Waarom ze schrijven.
Hoornik: ‘Ik schrijf om twee redenen. Uit onvrede met het bestaan en
om mijn existentie grond te geven. Dus om de gaten in mijn bestaan te vullen.
Die gaten zijn bij mij, en dat is ook het belangrijkste thema in mijn werk, de
gaten van de dood. Ik leef met doden omdat ook de belangrijkste generatiegenoten
van me dood zijn. Den Brabander, Anna Blaman, Gerrit Achterberg. En ik heb
kennisgemaakt met de dood als kind, toen ik zeven jaar was stierf mijn moeder,
en heb als volwassene die kennismaking verdiept in het concentratiekamp. Ik
schrijf om gaten te vullen. Om mijn bestaan grond te geven.’

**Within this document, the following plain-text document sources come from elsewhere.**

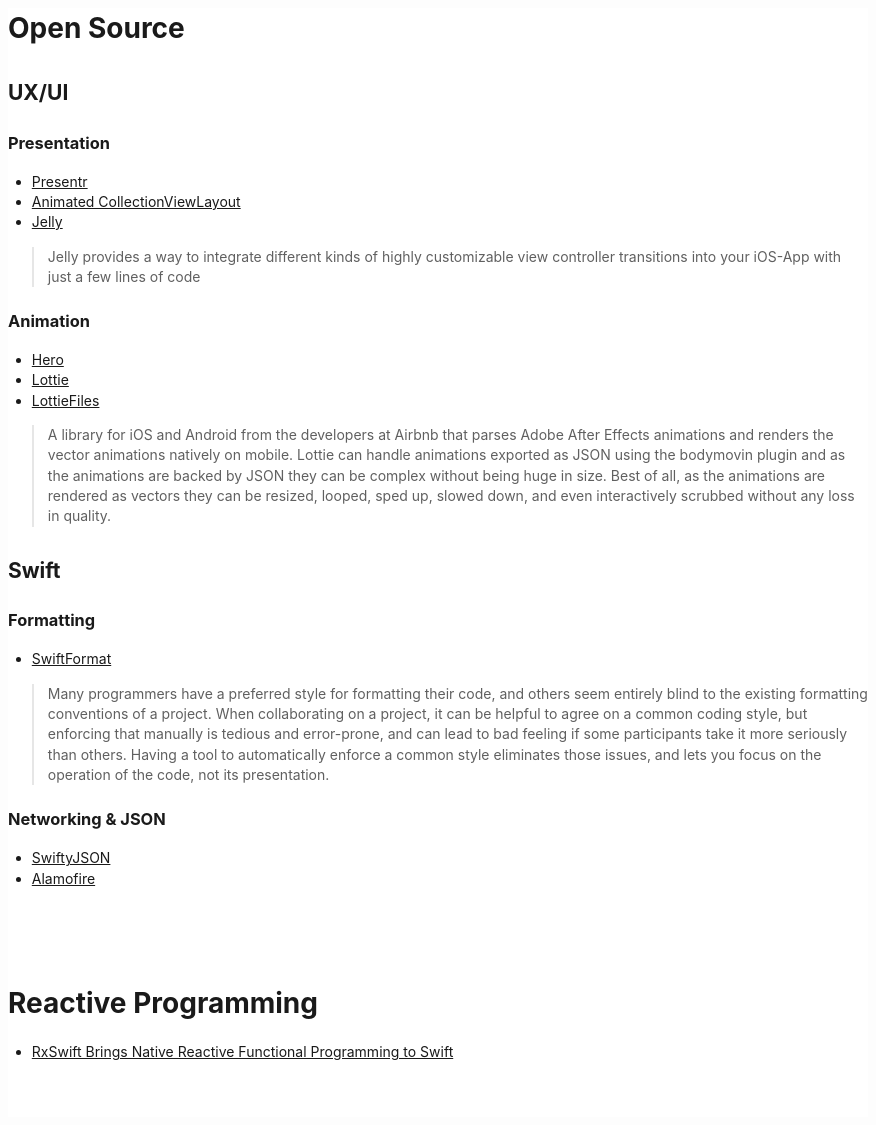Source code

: # Open Source

## UX/UI

### Presentation
  - [Presentr](https://github.com/IcaliaLabs/Presentr)
  - [Animated CollectionViewLayout](https://github.com/KelvinJin/AnimatedCollectionViewLayout)
  - [Jelly](https://github.com/SebastianBoldt/Jelly)

> Jelly provides a way to integrate different kinds of highly customizable view controller transitions into your iOS-App with just a few lines of code


### Animation
 - [Hero](https://github.com/lkzhao/Hero)
 - [Lottie](https://github.com/airbnb/lottie-ios)
 - [LottieFiles](http://bit.ly/2mJR1TR)

> A library for iOS and Android from the developers at Airbnb that parses Adobe After Effects animations and renders the vector animations natively on mobile. Lottie can handle animations exported as JSON using the bodymovin plugin and as the animations are backed by JSON they can be complex without being huge in size. Best of all, as the animations are rendered as vectors they can be resized, looped, sped up, slowed down, and even interactively scrubbed without any loss in quality.

## Swift

### Formatting
 - [SwiftFormat](https://github.com/nicklockwood/SwiftFormat/)

> Many programmers have a preferred style for formatting their code, and others seem entirely blind to the existing formatting conventions of a project. When collaborating on a project, it can be helpful to agree on a common coding style, but enforcing that manually is tedious and error-prone, and can lead to bad feeling if some participants take it more seriously than others. Having a tool to automatically enforce a common style eliminates those issues, and lets you focus on the operation of the code, not its presentation.

### Networking & JSON
 - [SwiftyJSON](https://github.com/SwiftyJSON/SwiftyJSON)
 - [Alamofire](https://github.com/Alamofire/Alamofire)


 <br>
 <br>

# Reactive Programming
 - [RxSwift Brings Native Reactive Functional Programming to Swift](https://www.infoq.com/news/2016/02/rxswift-reactive-swift)


 <br>
 <br>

Bernlef: ‘Nou, de meesten van mijn generatiegenoten zijn niet dood,
dus ik schrijf wel bij de gratie van wat leeft. Ik vind 't moeilijk om te zeggen
waarom ik schrijf. Ik schrijf tenminste niet uit een
innerlijke drang of zoiets dergelijks, maar altijd vanuit heel concrete dingen.
Een bepaalde foto uit een tijdschrift. Een bepaalde tekst uit een krant. Maar
wat nou de lijn is tussen die tekst en die foto... Ik heb een katalysator van
buiten nodig om op gang te komen. Maar wat nou 't verband is tussen die
katalysators onderling, dat vind ik de taak van critici. Het interesseert me
niets om daar zelf achter te komen.’
Iedere schrijver rapporteert in zekere zin.
Hoornik: ‘Ik zou niet bestaan als ik niet schreef.’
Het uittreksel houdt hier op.